Today, canals, such as the one for Sangbast and Ghalmaran villages, allow farmers to harness rain and flood water for irrigation. They are being improved under the Irrigation Rehabilitation and Development Project (IRDP), under the Ministry of Energy and Water. With support from the World Bank and Afghanistan Reconstruction Trust Fund, the project builds upon and scales up activities supported under the completed World Bank-financed Emergency Irrigation Rehabilitation Project, closed in December 2012.

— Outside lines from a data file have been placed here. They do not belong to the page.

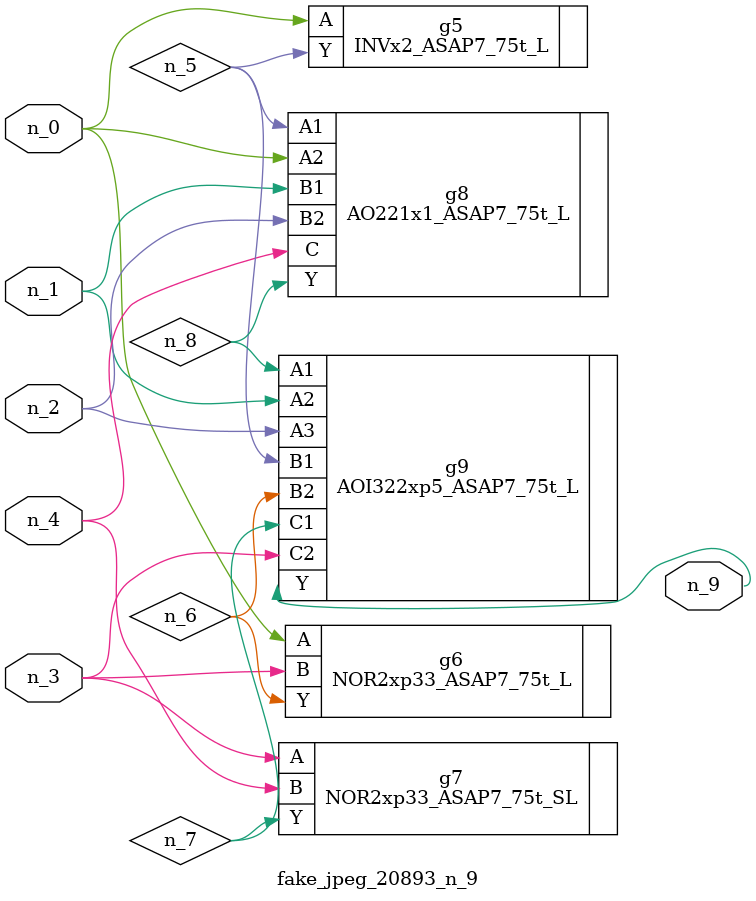
<source format=v>
module fake_jpeg_20893_n_9 (n_3, n_2, n_1, n_0, n_4, n_9);

input n_3;
input n_2;
input n_1;
input n_0;
input n_4;

output n_9;

wire n_8;
wire n_6;
wire n_5;
wire n_7;

INVx2_ASAP7_75t_L g5 ( 
.A(n_0),
.Y(n_5)
);

NOR2xp33_ASAP7_75t_L g6 ( 
.A(n_0),
.B(n_3),
.Y(n_6)
);

NOR2xp33_ASAP7_75t_SL g7 ( 
.A(n_3),
.B(n_4),
.Y(n_7)
);

AO221x1_ASAP7_75t_L g8 ( 
.A1(n_5),
.A2(n_0),
.B1(n_1),
.B2(n_2),
.C(n_4),
.Y(n_8)
);

AOI322xp5_ASAP7_75t_L g9 ( 
.A1(n_8),
.A2(n_1),
.A3(n_2),
.B1(n_5),
.B2(n_6),
.C1(n_7),
.C2(n_3),
.Y(n_9)
);


endmodule
</source>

Better access to irrigation and jobs

IRDP supports rehabilitation of irrigation systems serving some 300,000 hectares of land throughout the country, as well as the design and construction of a limited number of small multi-purpose dams and related works, while establishing hydro-meteorological facilities and services. To date, under the irrigation component of this project, approximately 20,000 hectares (44 percent of the target 45,000 hectares) of incremental irrigated area have been achieved.

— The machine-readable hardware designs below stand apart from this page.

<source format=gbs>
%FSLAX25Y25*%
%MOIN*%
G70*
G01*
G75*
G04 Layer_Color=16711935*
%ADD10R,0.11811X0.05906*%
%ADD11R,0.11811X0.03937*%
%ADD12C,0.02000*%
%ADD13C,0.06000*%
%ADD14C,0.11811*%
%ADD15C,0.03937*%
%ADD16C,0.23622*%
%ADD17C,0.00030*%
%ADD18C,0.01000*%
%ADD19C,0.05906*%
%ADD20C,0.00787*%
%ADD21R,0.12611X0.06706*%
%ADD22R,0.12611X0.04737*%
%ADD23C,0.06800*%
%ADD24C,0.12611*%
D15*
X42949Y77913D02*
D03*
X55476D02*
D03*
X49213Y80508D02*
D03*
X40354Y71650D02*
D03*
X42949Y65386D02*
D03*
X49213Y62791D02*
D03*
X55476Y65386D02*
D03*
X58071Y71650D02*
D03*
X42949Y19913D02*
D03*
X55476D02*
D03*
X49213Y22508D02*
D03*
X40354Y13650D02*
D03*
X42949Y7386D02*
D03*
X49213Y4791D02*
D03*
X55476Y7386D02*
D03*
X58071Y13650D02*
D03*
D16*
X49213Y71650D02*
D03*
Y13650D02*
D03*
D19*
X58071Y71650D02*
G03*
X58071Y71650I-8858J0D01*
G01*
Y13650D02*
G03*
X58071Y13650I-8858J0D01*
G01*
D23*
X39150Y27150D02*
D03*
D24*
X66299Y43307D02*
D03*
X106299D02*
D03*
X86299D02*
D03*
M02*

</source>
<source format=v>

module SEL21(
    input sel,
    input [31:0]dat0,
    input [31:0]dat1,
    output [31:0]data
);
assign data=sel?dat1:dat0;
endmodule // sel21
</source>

According to Project Manager Engineer Mirwais Ghoriani, the Sangbast village canal was successfully completed in April 2013 at a cost of little over Afghani 10 million (US$175,000).

“Our assessment revealed a drastic need for water canal development here,” says Mirwais. “With this project now implemented, farmlands are better irrigated and people have access to more job opportunities.”

Padar, a 40-year-old farmer and father of four children, cultivates various crops on one hectare of land in partnership with other farmers. He says prior to the implementation of IRDP in his village he was not willing to cultivate his land from fear of lack of water; however, now he has even succeeded convincing some friends to become his partners.

“This sub-project began last year. Prior to that, we could hardly block water overflow from the river. We would go out and work on the intake for 10 to 15 days. We also had to buy sandbags. My contribution alone was around $100,” he says.

Water in all seasons

Fazel Ahmad, 50, a farmer from Ghalmaran village, says he does not remember ever having had enough water for irrigation in the fall season in the past, especially when the old reservoir filled up with mud sedimentation. Although the old reservoir still fills up with mud, farmers are now able to irrigate their lands even during fall season following the improvement made in the canal scheme.

“We are relieved now. All we need to do is pile up a few sandbags against the wall and the water will stay in the reservoir. Whenever water is needed, we pull up the main hatch and direct the water to whatever secondary canal system we wish,” explains Fazel. “There are a total of nine hatches in different directions. If we do not want water in a certain direction, we simply close the concerned hatch and the water stays inside.”